━━━ Excerpt to read ━━━

- Born: Samuel Anton Tinnesz April 12, 1985 (age 41) Nashville, Tennessee, United States
- Genres: Pop rock; pop; alternative rock;
- Occupations: Musician; multi-instrumentalist; songwriter; record producer;
- Website: samtinnesz.com

= Sam Tinnesz =

Samuel Anton Tinnesz (/tɪnɛz/ TIN-ez) is an American singer and songwriter.

==Biography==
Sam Tinnesz was born on April 12, 1985 in Nashville, Tennessee. His father, James M. Tinnesz (1960 - 1993) served as a pilot in the United States Air Force. James died in July 1993 when Tinnesz was only 8 years old.

Tinnesz would debut on October 14, 2015 with his single When the Truth Hunts you Down and would then release his debut album Babel on August 25, 2017.

━━━ Data shown ━━━

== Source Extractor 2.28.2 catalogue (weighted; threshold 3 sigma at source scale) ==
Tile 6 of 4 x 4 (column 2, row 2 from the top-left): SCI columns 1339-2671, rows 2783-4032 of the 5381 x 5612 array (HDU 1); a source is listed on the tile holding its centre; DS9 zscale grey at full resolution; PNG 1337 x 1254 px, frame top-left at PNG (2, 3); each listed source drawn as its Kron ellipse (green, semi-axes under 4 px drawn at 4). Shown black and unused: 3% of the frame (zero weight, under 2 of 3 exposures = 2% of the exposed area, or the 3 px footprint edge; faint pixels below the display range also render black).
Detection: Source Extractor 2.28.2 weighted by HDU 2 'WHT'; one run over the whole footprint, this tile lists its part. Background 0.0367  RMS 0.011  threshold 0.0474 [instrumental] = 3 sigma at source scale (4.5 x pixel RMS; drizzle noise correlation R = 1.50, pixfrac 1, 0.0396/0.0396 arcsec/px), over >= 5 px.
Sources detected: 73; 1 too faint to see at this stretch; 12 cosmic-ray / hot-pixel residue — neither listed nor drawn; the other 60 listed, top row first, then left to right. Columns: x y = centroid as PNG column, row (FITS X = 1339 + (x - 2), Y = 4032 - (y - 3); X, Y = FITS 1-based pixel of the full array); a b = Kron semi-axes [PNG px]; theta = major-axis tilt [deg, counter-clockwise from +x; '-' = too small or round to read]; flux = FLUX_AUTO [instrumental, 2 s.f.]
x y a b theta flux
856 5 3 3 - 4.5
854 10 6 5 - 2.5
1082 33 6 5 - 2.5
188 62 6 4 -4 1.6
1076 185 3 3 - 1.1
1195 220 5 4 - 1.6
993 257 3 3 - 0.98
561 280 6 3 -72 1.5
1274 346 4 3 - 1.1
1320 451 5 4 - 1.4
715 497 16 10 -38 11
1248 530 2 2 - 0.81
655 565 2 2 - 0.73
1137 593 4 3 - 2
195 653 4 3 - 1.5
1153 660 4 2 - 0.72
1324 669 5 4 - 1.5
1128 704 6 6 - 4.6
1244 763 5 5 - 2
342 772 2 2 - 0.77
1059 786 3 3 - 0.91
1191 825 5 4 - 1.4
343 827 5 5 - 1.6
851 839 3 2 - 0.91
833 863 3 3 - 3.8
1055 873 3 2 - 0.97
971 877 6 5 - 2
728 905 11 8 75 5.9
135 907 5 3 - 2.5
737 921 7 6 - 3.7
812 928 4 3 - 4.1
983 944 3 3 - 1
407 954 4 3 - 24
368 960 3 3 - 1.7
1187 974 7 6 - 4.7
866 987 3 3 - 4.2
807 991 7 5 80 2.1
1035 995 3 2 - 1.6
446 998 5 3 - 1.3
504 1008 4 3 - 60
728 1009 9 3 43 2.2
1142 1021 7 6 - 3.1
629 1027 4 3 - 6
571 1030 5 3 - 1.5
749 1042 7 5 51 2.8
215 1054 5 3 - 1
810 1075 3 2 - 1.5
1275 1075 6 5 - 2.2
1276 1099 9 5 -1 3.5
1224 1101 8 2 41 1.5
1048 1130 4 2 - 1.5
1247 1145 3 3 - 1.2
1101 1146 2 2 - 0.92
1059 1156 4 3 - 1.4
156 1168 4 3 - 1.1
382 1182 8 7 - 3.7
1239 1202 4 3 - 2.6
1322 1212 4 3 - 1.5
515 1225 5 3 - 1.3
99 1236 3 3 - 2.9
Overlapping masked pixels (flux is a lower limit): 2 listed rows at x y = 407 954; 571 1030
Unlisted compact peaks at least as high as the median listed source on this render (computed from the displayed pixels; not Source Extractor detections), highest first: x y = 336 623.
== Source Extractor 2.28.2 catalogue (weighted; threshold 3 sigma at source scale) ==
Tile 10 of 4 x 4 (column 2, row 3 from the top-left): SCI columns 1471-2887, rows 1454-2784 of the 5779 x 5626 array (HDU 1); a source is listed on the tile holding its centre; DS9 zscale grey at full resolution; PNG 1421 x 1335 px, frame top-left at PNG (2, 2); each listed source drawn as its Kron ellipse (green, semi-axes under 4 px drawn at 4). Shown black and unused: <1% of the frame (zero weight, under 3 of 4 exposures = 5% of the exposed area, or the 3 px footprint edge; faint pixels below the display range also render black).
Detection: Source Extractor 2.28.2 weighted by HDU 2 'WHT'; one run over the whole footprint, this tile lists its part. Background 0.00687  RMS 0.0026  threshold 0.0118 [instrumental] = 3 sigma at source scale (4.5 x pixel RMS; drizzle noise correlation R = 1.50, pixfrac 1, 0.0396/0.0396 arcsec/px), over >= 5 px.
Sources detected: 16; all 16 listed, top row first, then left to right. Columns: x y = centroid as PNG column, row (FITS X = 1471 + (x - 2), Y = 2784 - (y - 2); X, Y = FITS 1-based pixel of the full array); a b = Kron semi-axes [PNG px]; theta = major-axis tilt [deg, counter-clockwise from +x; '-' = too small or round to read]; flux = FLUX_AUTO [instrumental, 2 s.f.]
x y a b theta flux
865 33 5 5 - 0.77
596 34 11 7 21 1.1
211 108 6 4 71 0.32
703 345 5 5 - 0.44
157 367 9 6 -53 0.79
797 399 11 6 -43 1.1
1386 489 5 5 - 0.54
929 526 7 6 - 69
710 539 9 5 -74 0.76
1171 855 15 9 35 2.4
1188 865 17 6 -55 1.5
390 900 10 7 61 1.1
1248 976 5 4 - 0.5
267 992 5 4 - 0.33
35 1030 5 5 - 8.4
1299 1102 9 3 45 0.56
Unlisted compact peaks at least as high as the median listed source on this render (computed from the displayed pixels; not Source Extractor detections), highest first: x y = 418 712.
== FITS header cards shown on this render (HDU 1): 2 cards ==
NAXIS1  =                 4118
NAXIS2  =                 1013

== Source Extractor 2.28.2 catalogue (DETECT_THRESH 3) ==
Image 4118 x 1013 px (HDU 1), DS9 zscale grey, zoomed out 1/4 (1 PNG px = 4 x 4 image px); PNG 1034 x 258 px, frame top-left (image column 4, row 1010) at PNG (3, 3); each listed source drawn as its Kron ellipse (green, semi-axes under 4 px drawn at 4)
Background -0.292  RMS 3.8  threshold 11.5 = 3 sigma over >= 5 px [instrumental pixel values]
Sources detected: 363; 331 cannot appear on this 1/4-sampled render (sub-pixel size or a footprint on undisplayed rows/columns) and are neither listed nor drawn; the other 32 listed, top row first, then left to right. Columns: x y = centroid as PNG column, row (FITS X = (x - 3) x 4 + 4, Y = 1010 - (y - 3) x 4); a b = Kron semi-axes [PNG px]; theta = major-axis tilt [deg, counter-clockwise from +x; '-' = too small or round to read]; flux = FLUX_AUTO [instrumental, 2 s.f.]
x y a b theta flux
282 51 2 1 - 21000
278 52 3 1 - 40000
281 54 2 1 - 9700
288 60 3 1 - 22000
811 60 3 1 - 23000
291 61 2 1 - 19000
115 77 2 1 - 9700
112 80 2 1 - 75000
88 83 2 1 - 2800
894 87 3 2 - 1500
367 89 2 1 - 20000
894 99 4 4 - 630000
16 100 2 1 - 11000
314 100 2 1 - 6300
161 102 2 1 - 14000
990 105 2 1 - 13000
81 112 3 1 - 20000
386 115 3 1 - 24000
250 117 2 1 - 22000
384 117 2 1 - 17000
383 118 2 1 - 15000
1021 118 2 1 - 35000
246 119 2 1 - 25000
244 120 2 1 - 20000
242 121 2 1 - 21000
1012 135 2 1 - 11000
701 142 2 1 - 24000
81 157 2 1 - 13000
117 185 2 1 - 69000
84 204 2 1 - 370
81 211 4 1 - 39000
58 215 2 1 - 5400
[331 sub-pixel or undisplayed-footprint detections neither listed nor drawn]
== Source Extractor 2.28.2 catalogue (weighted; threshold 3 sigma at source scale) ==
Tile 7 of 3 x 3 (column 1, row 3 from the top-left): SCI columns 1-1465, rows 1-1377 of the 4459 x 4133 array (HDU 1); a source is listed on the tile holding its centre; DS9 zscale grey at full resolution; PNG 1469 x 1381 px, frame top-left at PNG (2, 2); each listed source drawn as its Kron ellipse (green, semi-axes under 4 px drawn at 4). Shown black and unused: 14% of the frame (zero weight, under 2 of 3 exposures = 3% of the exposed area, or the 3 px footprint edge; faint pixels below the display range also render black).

━━━

Return, word for word, the part of the Sam Tinnesz article above starting with "- Born: Samuel" and going on through "August 25, 2017.".

== Solved problem ==
- Born: Samuel Anton Tinnesz April 12, 1985 (age 41) Nashville, Tennessee, United States
- Genres: Pop rock; pop; alternative rock;
- Occupations: Musician; multi-instrumentalist; songwriter; record producer;
- Website: samtinnesz.com

= Sam Tinnesz =

Samuel Anton Tinnesz (/tɪnɛz/ TIN-ez) is an American singer and songwriter.

==Biography==
Sam Tinnesz was born on April 12, 1985 in Nashville, Tennessee. His father, James M. Tinnesz (1960 - 1993) served as a pilot in the United States Air Force. James died in July 1993 when Tinnesz was only 8 years old.

Tinnesz would debut on October 14, 2015 with his single When the Truth Hunts you Down and would then release his debut album Babel on August 25, 2017.